Además, como si Tsuna acabara de leer sus pensamientos, le dio un beso en la mejilla a Kyoya y asintió. El chico de pelo negro, abrumado por las emociones que el Vongola Décimo podía evocar en él, lo agarró de las manos y lo hizo girar al ritmo de la melodía que aún seguía sonando. Manteniendo sus cuerpos juntos, se movieron y se balancearon al ritmo, bailando un vals a la luz de la luna.

Ambos suspiraron de placer; la noche nunca podría ser más perfecta.

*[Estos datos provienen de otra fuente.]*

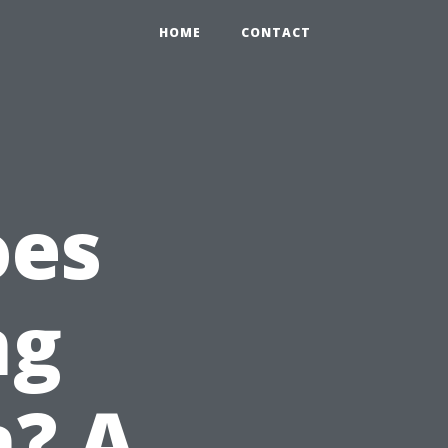
HOME
CONTACT
oes
ng
n? A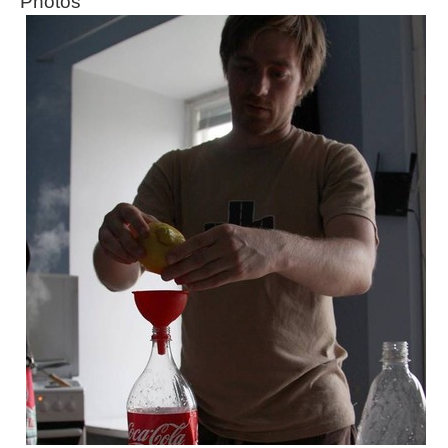
Photos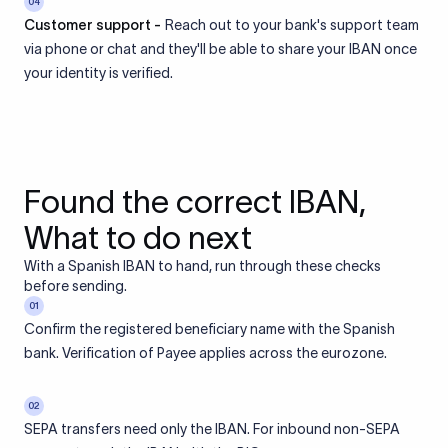
04
Customer support -
Reach out to your bank's support team
via phone or chat and they'll be able to share your IBAN once
your identity is verified.
Found the correct IBAN,
What to do next
With a Spanish IBAN to hand, run through these checks
before sending.
01
Confirm the registered beneficiary name with the Spanish
bank. Verification of Payee applies across the eurozone.
02
SEPA transfers need only the IBAN. For inbound non-SEPA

Deseo que Tsunayoshi permanezca conmigo para siempre, porque creo que me volveré loco si me deja un día.

Lo amo con todo mi corazón.

Ahora y por toda la eternidad.

Ni siquiera la muerte nos separará….

Nuestros votos silenciosos que el viento ha presenciado,

Nunca serán olvidados.

Kyoya, habiendo perdido a sus padres a una edad temprana, creció solo y destrozado. Tsuna llamó su atención, su actitud era similar a la de su madre.

Mucho antes de que Tsuna se lo hubiera confesado, ya se había enamorado. Tsuna solo lo hizo más feliz cuando prometió darle el amor que había perdido. Cambió a Kyoya para mejor y fue el 'ángel' de su vida.